YOUR INSTRUCTIONS → Retype the listing below word for word, leaving out the pictures.
INFORMATION PROVIDED below:
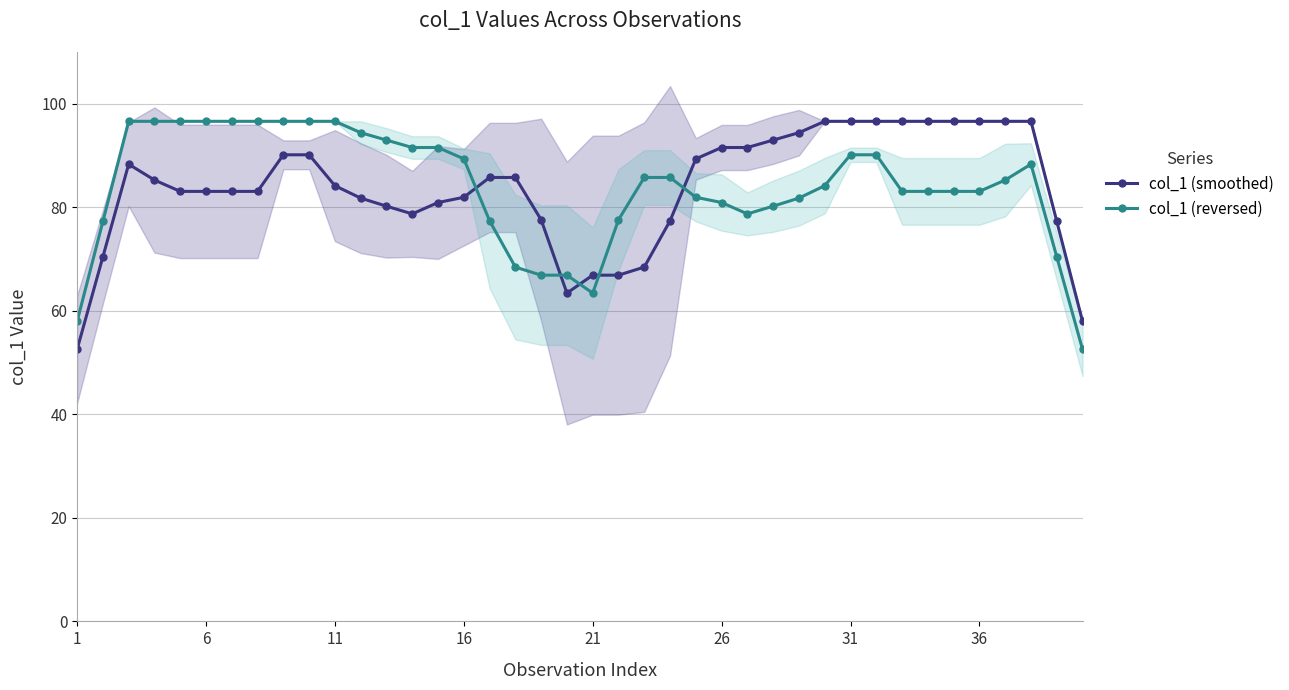

Which series has the largest range (max minus min)?

col_1 (smoothed)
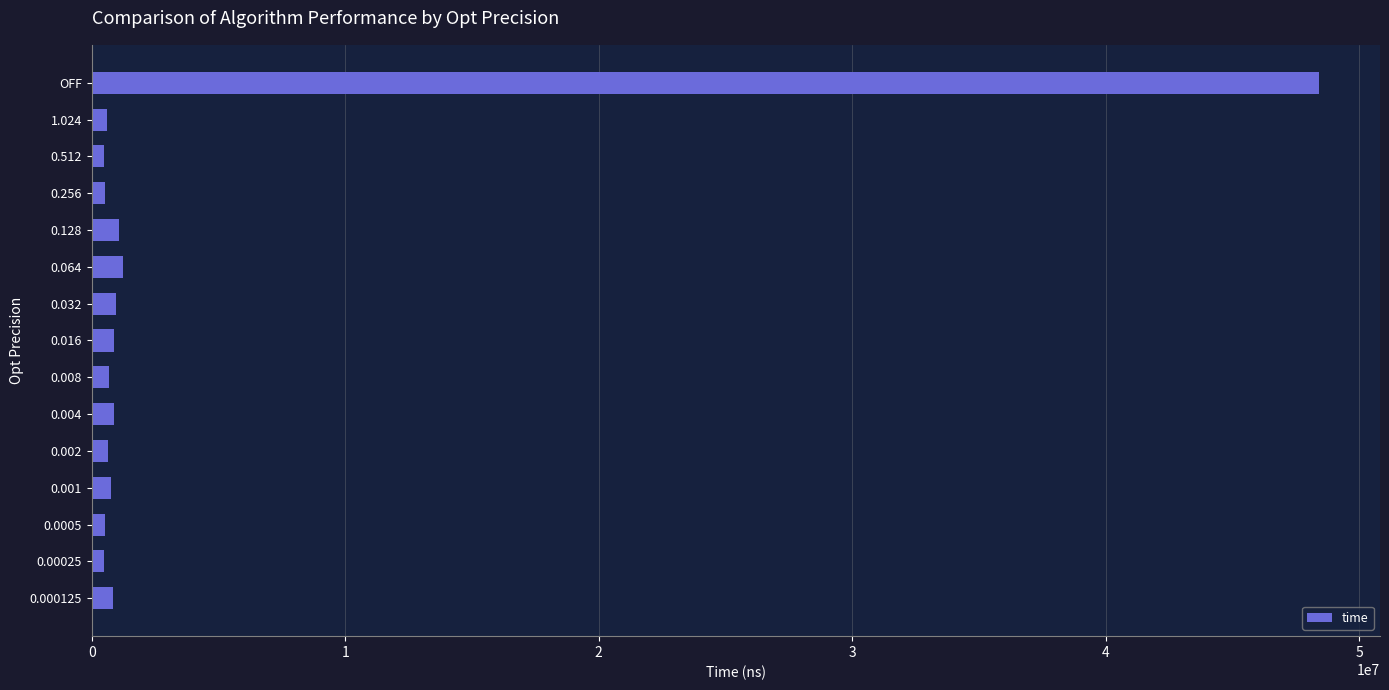

Is it true that the value at 0.128 is 1093100?

True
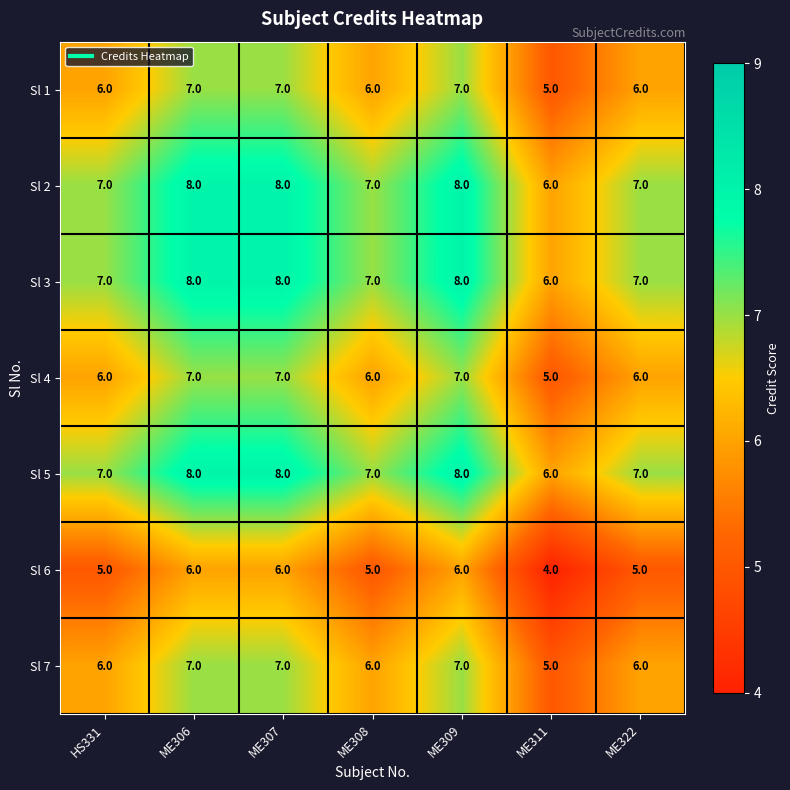

At how many categories does at least one series exceed 5?

7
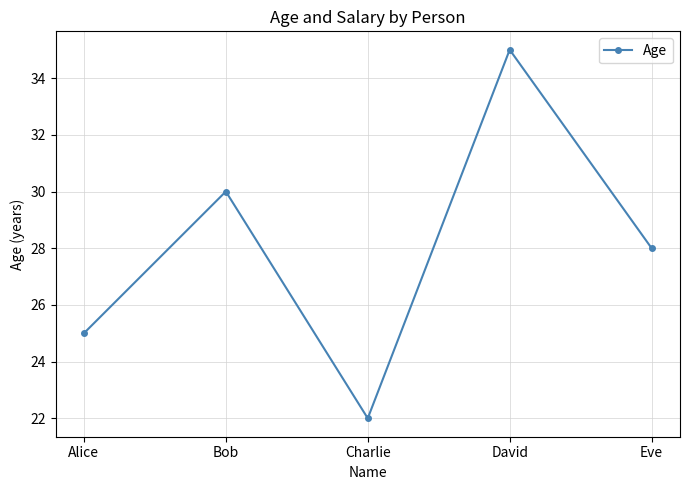

The chart shows a value of 38 at Charlie. True or false?

False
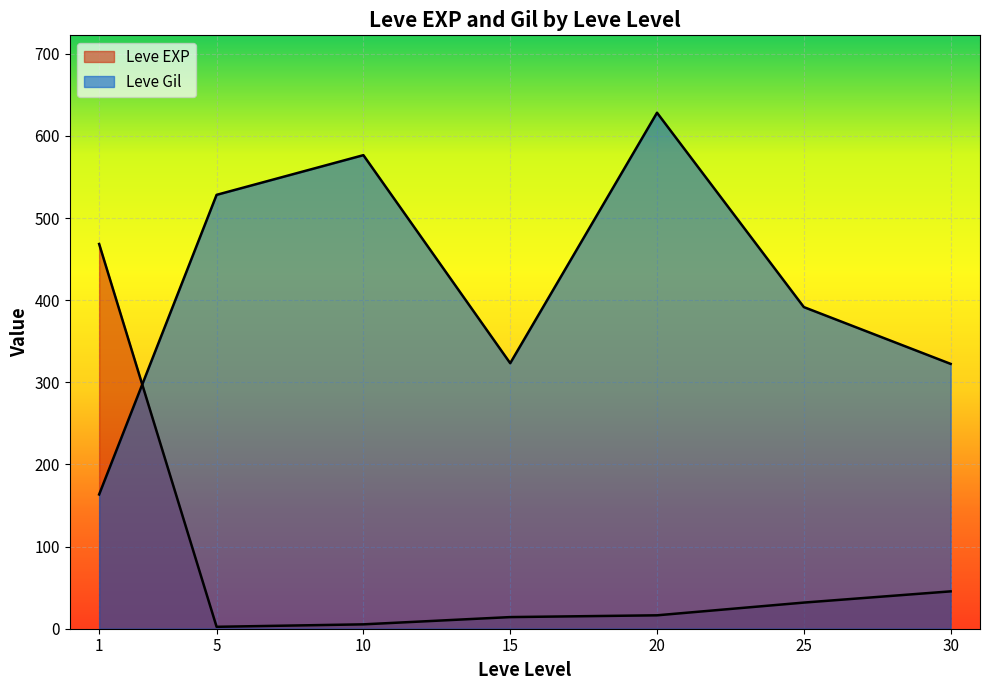

How many lines are shown in the chart?

2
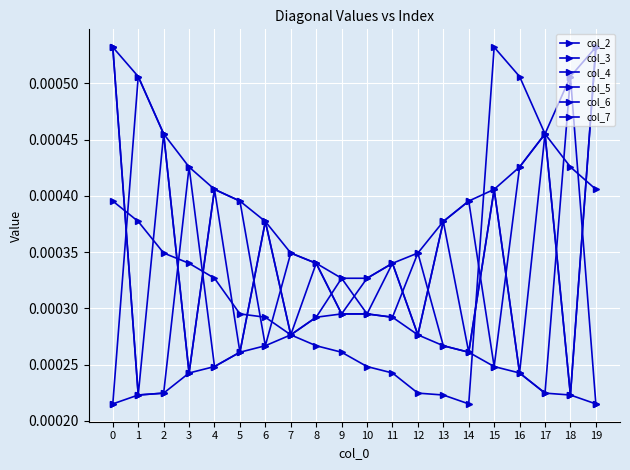

How many interior local peaks does the col_4 series have?

5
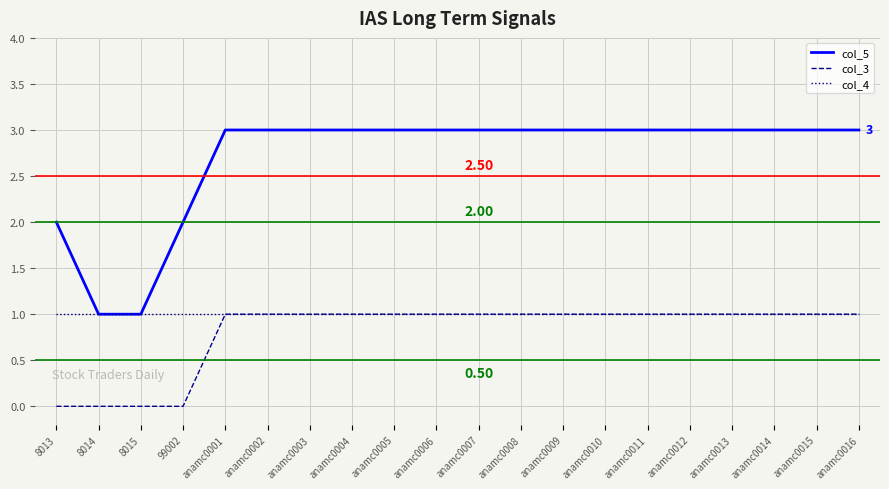

Which series has the largest total across all categories?

col_5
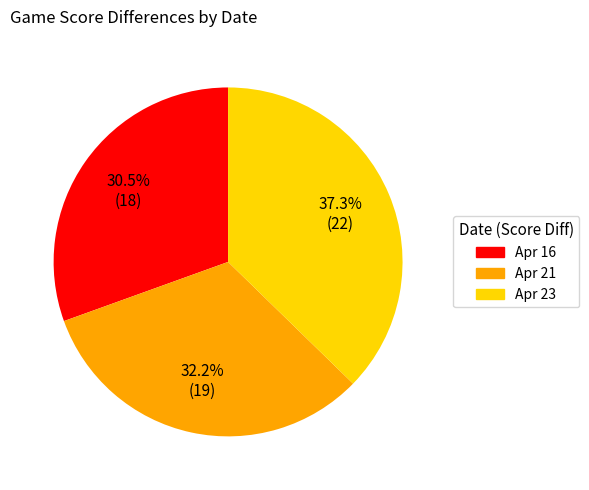

Which slice is the largest?

Apr 23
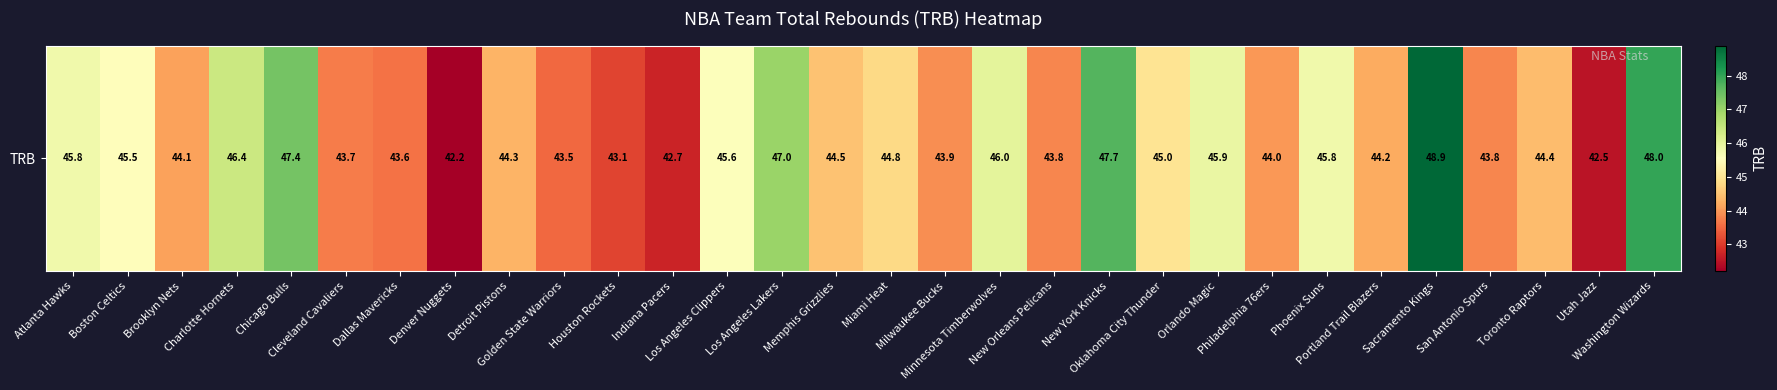

What is the change in value from Atlanta Hawks to New Orleans Pelicans?

-2.0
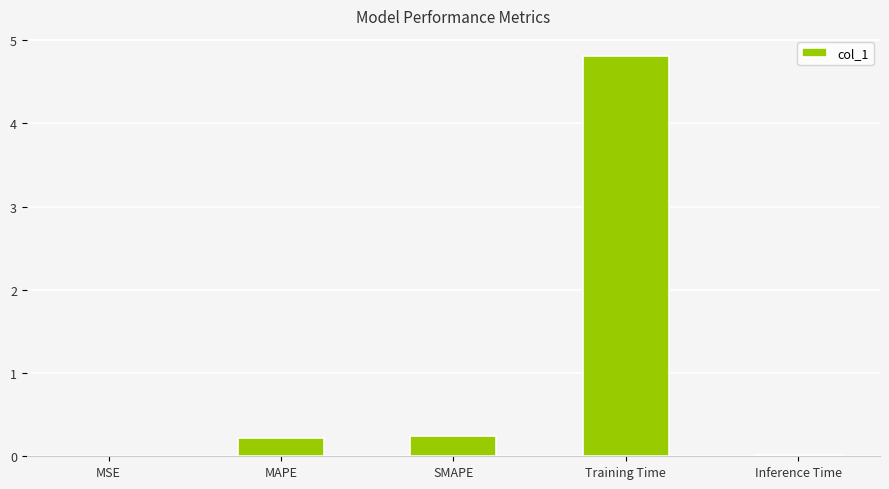

True or false: the data shows 0.0 at Inference Time.

True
End of INFORMATION PROVIDED.
WRITTEN SOLUTION →
Which series has the largest range (max minus min)?

col_1 (smoothed)

Is it true that the value at 0.128 is 1093100?

True

At how many categories does at least one series exceed 5?

7

The chart shows a value of 38 at Charlie. True or false?

False

How many lines are shown in the chart?

2

How many interior local peaks does the col_4 series have?

5

Which series has the largest total across all categories?

col_5

Which slice is the largest?

Apr 23

What is the change in value from Atlanta Hawks to New Orleans Pelicans?

-2.0

True or false: the data shows 0.0 at Inference Time.

True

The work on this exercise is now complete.